Personal information
- Born: February 11, 1978 (age 48) Los Angeles, California, U.S.
- Listed height: 5 ft 9 in (1.75 m)
- Listed weight: 222 lb (101 kg)

Career information
- High school: Palmdale (CA)
- College: South Dakota
- NFL draft: 2000: undrafted

Career history
- Indianapolis Colts (2000)*; Cleveland Browns (2000–2003); Tampa Bay Buccaneers (2004); Baltimore Ravens (2004); Detroit Lions (2005)*; Baltimore Ravens (2005); Toronto Argonauts (2007);
- * Offseason or practice squad member only

Career NFL statistics
- Rushing yards: 1,423
- Rushing average: 3.7
- Rushing touchdowns: 9
- Stats at Pro Football Reference

= Jamel White =

American football player (born 1978)

Jamel M. White (born February 11, 1978) is an American former professional football player who was a running back in the National Football League (NFL) He played college football for the South Dakota Coyotes. Whited played in the NFL for the Cleveland Browns and appeared in games for the Tampa Bay Buccaneers and Baltimore Ravens. He scored 11 touchdowns in his NFL career. He also played for the Canadian Football League (CFL) for the Toronto Argonauts. He currently coaches sprints for high school track at Riverside high school in Painesville Ohio.

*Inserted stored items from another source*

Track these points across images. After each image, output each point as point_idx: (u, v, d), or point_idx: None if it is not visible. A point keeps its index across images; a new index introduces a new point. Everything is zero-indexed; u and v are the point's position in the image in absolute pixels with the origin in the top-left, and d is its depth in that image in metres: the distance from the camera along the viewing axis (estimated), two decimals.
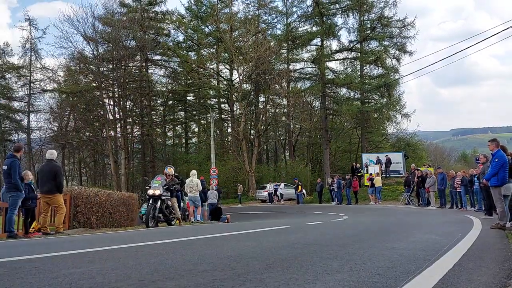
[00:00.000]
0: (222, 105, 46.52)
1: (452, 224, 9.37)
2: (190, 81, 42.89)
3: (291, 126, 44.24)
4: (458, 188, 17.98)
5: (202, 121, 49.92)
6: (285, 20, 42.83)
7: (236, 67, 38.53)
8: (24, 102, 43.43)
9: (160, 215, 12.58)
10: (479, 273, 3.28)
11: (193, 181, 15.65)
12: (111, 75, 41.47)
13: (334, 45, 40.14)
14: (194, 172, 16.28)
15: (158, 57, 46.43)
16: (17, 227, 10.01)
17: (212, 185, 24.30)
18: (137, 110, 46.00)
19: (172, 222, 13.29)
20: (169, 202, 13.17)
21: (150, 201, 12.33)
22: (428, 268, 3.41)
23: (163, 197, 12.59)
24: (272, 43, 38.72)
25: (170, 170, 13.75)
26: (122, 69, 40.75)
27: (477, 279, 3.06)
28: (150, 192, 12.47)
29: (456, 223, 9.73)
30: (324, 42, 38.91)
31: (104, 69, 41.51)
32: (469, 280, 2.99)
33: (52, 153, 10.58)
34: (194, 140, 53.11)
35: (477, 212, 14.71)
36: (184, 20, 44.15)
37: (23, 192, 9.24)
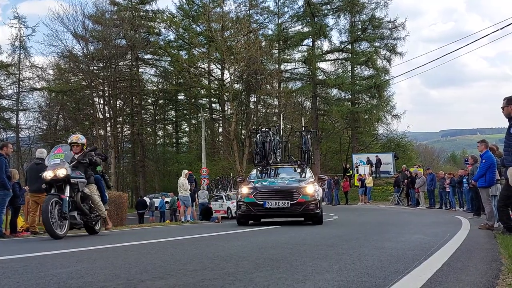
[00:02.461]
0: (213, 105, 46.45)
1: (441, 225, 9.44)
2: (181, 80, 42.78)
3: (282, 126, 44.22)
4: (447, 189, 18.14)
5: (193, 121, 49.82)
6: (277, 20, 42.87)
7: (227, 67, 38.45)
8: (13, 100, 42.97)
9: (75, 213, 7.32)
10: (468, 273, 3.31)
11: (180, 181, 15.62)
12: (101, 73, 41.28)
13: (325, 45, 40.37)
14: (184, 171, 16.26)
15: (149, 56, 46.33)
16: (5, 226, 9.90)
17: (203, 185, 24.26)
18: (127, 109, 45.81)
19: (96, 226, 8.24)
20: (86, 190, 7.67)
21: (52, 191, 7.10)
22: (417, 268, 3.42)
23: (73, 181, 7.23)
24: (263, 43, 38.71)
25: (77, 138, 8.05)
26: (112, 68, 40.58)
27: (465, 278, 3.08)
28: (48, 174, 7.05)
29: (445, 224, 9.79)
30: (316, 43, 39.08)
31: (94, 67, 41.32)
32: (458, 280, 3.01)
33: (42, 152, 10.48)
34: (184, 139, 53.09)
35: (465, 213, 14.83)
36: (175, 19, 43.98)
37: (11, 190, 9.12)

On January 26, 2007, White signed with the Toronto Argonauts of the CFL. He was announced as the starter for the home opener on June 25, 2007, over incumbent John Avery. After appearing in three games, White was released by the Argonauts on August 19, 2007.

Played three seasons with the Cleveland Browns. Started in several different positions such as running back, Wide Receiver, and the kick and punt returner.